Lunch With Queen Noor: Turkey and Israel Need to “Repair Relations”

The queen touts an anti-nuclear agenda for “Countdown to Zero”

The woman who once ruled Jordan with King Hussein is poised, dressed impeccably in a summer-white suit and speaks calmly about the nuclear threat facing her region, and the world.

Nuclear materials are “poorly guarded in unstable regions,” she told WaxWord at a private lunch in Beverly Hills on Friday. That situation intensifies the longstanding threat from Cold War nuclear arsenals – even with significant cuts back in the Reagan era.

It’s been decades since then.

Noor, who was born and raised in America but adopted Jordan when she married King Hussein, may be an unlikely spokeswoman for the reduction of nuclear arms and a new documentary that portrays the danger, “Countdown to Zero.”

But she says it comes from her desire to promote constructive development in poor countries such as her own, and from a frustration at seeing the waste of precious resources over arms in the developing world.

Her region is particularly volatile, with nuclear-powered Israel as a next-door neighbor, the ideologically-driven Iran on a breakneck quest for nuclear parity with the West, at least in terms of know-how, and the terrifying notion of al-Qaeda in the game to acquire nuclear material.

With antagonism between the nuclear-enabled India and Pakistan on the rise, the queen has every reason for concern.

I asked what seemed to her to be the greatest nuclear threat in her region.

“We get (Israeli) radiation in the Jordan Valley, it probably comes from their facilities in Dimona,” the queen answered. But, she added, “the epicenter of the nuclear threat is South Asia.”

Pakistan, I inquired? She nodded, and added that Burma was also believed to be embarking on a nuclear program.

And what about Iran? Here she was pointedly diplomatic. Iran has to be approached as part of the plan to get all countries to agree to eliminate nuclear weapons, she said. Iran, she pointed out, has signed the Nuclear Non-Proliferation Treaty.

“How do you make a convincing argument to Iran, when India …hasn’t signed the NPT? Unless there is a framework that is non-discriminatory how do you achieve it? How do you demolish their logic? Their neighbors have (weapons).”

Meanwile, I asked Queen Noor her view of Israel’s deadly interception of a Turkish boat on a humanitarian mission to the Gaza Strip.

She expressed serious concern. “When you have the fraying of a relationship – and the Turkey – Israel relationship has been very important — … that’s a concerning situation,” she said.
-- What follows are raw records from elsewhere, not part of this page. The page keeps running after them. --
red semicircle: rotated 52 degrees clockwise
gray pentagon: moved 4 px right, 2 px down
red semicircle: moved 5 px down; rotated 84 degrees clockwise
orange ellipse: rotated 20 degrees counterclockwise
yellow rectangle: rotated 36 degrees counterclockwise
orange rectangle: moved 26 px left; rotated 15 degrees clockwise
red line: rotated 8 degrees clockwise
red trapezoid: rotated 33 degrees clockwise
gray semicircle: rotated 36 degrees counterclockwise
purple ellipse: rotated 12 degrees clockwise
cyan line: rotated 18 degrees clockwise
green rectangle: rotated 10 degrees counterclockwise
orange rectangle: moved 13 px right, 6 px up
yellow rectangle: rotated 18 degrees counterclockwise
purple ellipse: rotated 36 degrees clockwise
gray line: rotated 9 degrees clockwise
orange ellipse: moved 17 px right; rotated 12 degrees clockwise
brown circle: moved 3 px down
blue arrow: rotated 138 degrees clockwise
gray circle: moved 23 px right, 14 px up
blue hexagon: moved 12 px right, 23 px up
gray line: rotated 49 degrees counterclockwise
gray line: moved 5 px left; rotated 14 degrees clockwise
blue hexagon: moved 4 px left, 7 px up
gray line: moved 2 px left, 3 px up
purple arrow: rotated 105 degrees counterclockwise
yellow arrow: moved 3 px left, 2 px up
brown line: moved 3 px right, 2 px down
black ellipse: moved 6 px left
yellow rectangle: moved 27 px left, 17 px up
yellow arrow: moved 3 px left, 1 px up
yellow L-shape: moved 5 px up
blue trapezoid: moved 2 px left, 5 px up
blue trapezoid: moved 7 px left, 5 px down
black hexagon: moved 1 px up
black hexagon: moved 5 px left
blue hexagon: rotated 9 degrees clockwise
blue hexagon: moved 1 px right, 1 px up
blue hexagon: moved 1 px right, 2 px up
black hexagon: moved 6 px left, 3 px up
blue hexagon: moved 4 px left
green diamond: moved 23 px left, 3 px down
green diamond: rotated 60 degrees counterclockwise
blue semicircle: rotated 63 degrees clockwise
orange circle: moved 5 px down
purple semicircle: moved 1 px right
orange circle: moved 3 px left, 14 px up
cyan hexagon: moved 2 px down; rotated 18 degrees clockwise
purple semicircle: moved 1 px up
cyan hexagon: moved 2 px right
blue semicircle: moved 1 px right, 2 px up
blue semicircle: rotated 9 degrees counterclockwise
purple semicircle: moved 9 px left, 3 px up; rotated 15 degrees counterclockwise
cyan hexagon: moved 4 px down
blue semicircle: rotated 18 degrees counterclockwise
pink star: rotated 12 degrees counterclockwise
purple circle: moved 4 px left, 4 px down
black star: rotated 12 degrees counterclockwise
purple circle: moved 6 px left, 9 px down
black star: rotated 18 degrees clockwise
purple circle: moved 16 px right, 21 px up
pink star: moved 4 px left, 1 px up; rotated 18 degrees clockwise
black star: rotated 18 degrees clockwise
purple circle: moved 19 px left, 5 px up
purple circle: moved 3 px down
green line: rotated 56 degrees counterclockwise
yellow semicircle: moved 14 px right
“Work has to be done to repair relations,” she said.

The producers of “Zero” have been running across the country and around the globe to whip up interest in “Countdown to Zero,” a film about an important issue that is going to have an uphill battle in the PR and viewership department.

No one wants to think about nuclear proliferation – unless, God help us, some horrible dirty bomb explodes along the way.

It opens on July 23 in Washington DC and New York.